Koldo Almandoz, que como cortometrajista mostró colmillos afilados de cine oriental y radical contemporaneidad, aquí desentierra su propia tierra para mostrar un drama fraternal, el de dos hermanos que conviven en la misma casa sin hablarse, sin quererse, sin perdonar un pasado al que el director y guionista no quiere iluminar demasiado. Almandoz opta por las sombras. Prefiere sembrar indicios que exponer evidencias aunque, ciertamente, algunas se imponen por sí mismas. Por ejemplo la homofobia y el miedo; constantes en una convivencia desgarrada entre esos dos hermanos, a cuyo pasado armónico parece referirse el rótulo medio borrado que denomina la barca que utiliza uno de sus protagonistas.

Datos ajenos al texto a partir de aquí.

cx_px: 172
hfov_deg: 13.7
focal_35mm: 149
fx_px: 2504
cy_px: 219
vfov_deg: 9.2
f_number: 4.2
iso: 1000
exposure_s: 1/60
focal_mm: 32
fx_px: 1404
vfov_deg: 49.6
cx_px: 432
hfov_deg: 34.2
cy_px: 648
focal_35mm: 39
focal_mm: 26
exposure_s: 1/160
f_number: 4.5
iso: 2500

Argumentalmente, consciente o no, ese protagonista encarnado por Patxi Bisquert carga con la cruz de Tasio. Como el personaje recreado por Montxo Armendáriz, este hermano es cazador (y pescador) furtivo, acechado por una guardia forestal de permanente presencia y de escasa consistencia. A diferencia del carbonero feliz, el Bisquert de este filme encarna a un taxidermista uraño, de pocas palabras y de magros afectos. Pero si el drama de Bisquert apunta hacia Tasio, el de su hermano sabe de los demonios interiores de la homofobia que atravesaba La muerte de Mikel de Imanol Uribe. Curioso enlace para una puesta en escena que mezcla la precisión de los hermanos Dardenne, construida a golpe de nucas y travellings, con la cámara pegada a la espalda de emigrantes y gentes transterradas, con los paisajes abiertos y los personajes enclaustrados del Andrey Zvyagintsevde El regreso, Sin amor o Leviatán.

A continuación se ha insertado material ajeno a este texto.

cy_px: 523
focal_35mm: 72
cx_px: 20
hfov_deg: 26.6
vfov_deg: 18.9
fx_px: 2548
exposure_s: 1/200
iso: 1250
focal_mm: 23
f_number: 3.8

Probablemente, lo mejor de El ciervo, historia de interiores opresivos y de relaciones tensas, reside en los espacios abiertos, en unas localizaciones pletóricas de reflejos y matices. Con ellos se elabora una puesta en escena rebosante de singularidad en la que, a menudo, se impone una excesiva y casi deslumbrante belleza. Almandoz combate la angustia existencial que cercena a sus principales personajes con la contraposición de una naturaleza hechizante y panteista. Su mirada hacia la condición humana desprende hastío y cansancio. Sus retratos paisajistas mezclan la exuberancia de la vida natural con los restos del naufragio que flotan como cadáveres disecados provenientes de la actividad humana.

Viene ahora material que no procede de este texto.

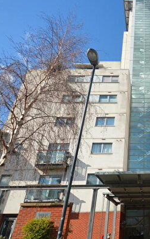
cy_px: 116
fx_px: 176
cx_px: 152
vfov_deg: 68.4
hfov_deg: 40.1
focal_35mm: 27
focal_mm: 10
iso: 100
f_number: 9
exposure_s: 1/200
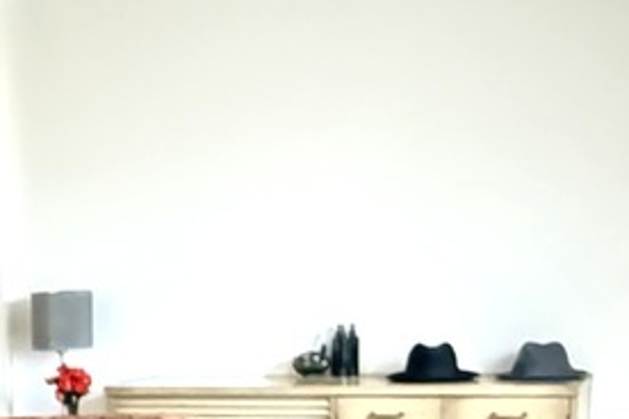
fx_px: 1328
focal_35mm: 76
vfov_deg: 17.3
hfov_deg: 23.6
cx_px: -182
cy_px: 471
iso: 1600
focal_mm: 2.22
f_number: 2.2
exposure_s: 1/32
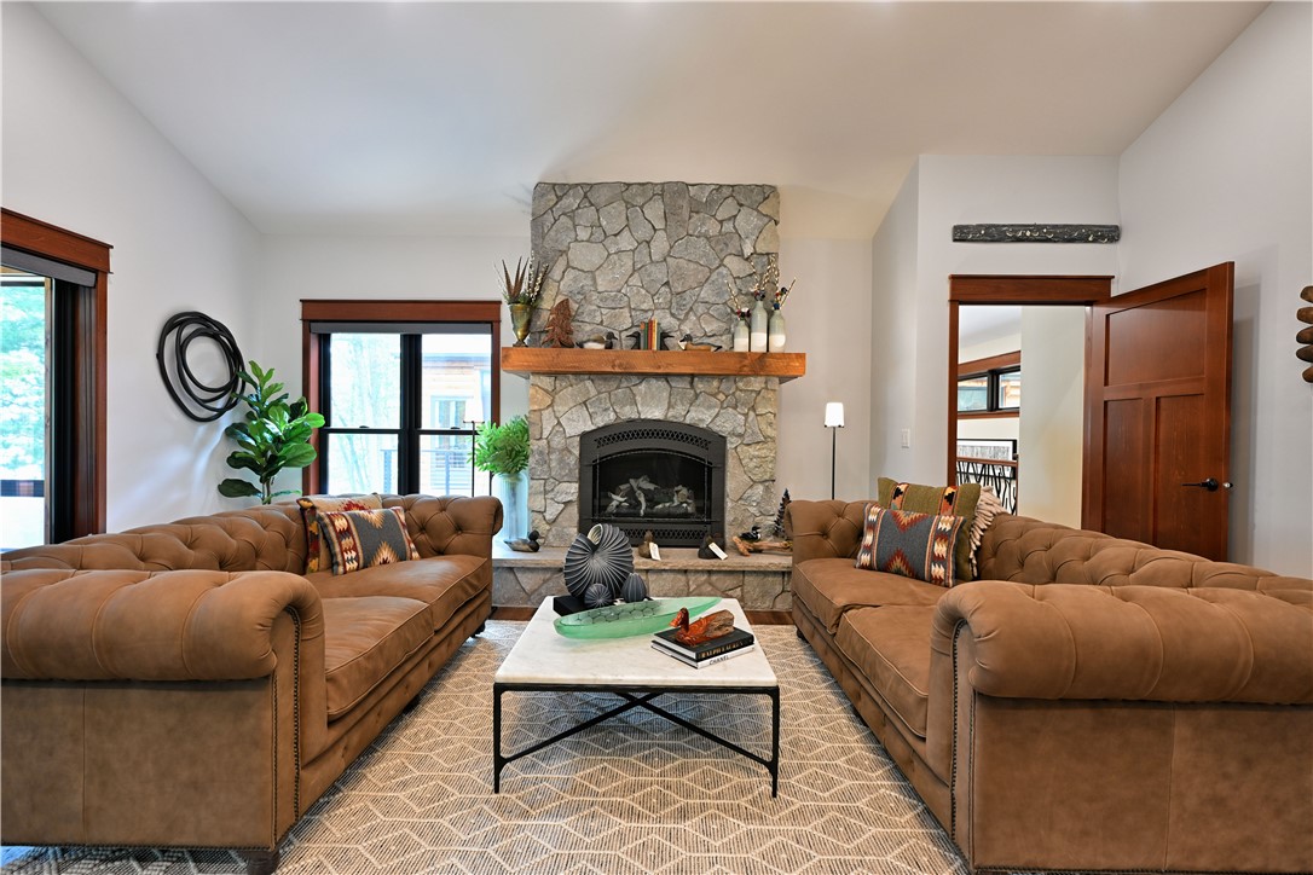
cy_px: 438
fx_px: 584
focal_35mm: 16
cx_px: 656
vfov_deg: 73.7
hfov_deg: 96.7
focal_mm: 16
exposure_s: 1/8
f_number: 5.6
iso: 400
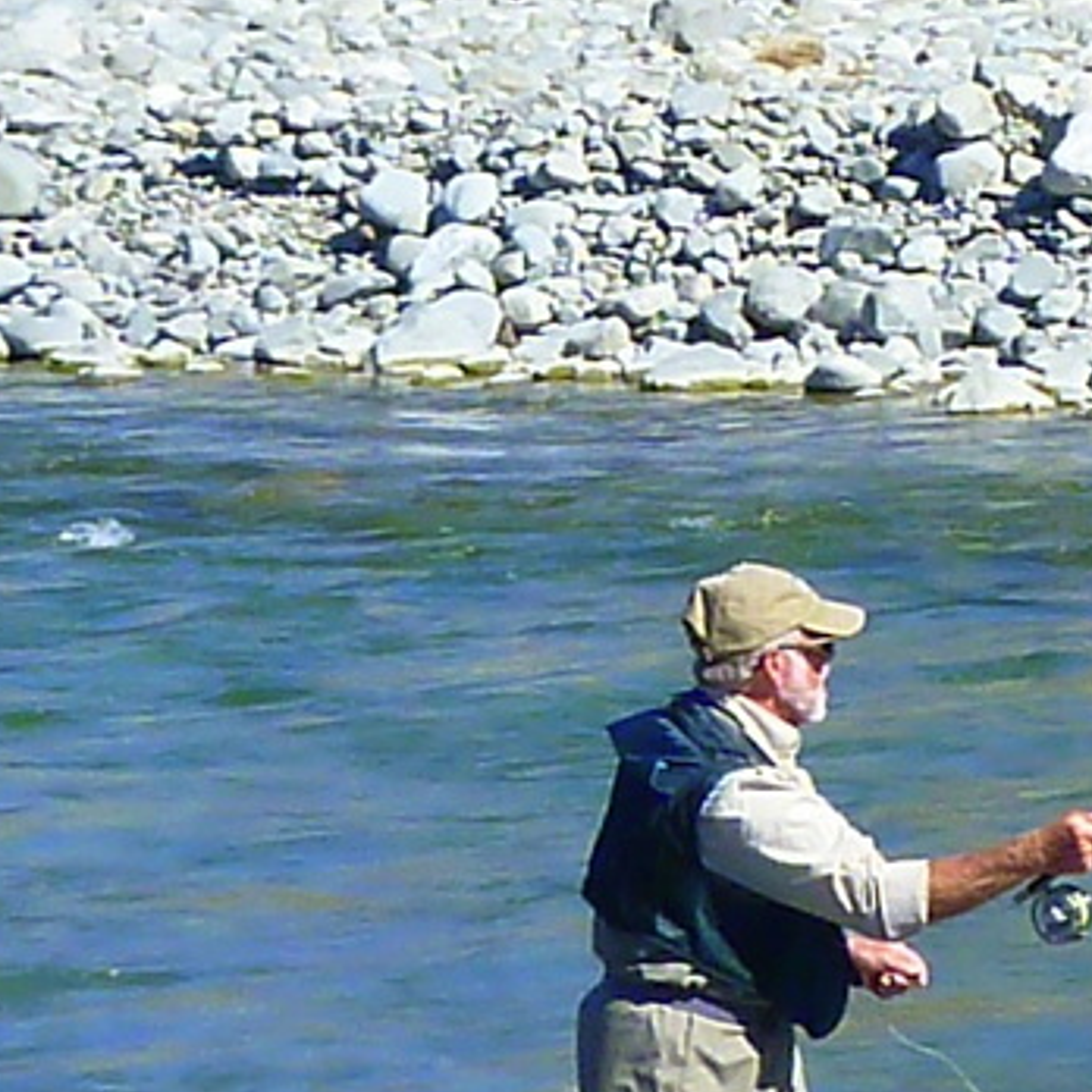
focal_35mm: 237
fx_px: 8459
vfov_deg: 7.4
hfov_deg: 7.4
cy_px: 202
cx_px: 1064
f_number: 3.3
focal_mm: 4.9
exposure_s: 1/640
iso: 80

En este filme de paradojas y contradicciones hay un divorcio interior, como si el director Almandoz no tuviera ningún interés en el Almandoz guionista. El argumento nuclear de su relato, un enfrentamiento fraternal por una homosexualidad no aceptada, parece previsible y yermo. Pero su verbalización se llena de guiños, arabescos y sutilezas. Ante ellas, cabe admirar el esfuerzo, talento y capacidad de Almandoz. Esos subtextos, esas rimas prendidas en los recovecos de los fascinantes parajes visitados hacen todavía más inconcebible la rutinaria y mortecina incapacidad de una historia interpretada sin magia, representada sin pasión, desgranada sin fuerza. No es una mala película, tan solo una película titubeante de un director llamado a no titubear.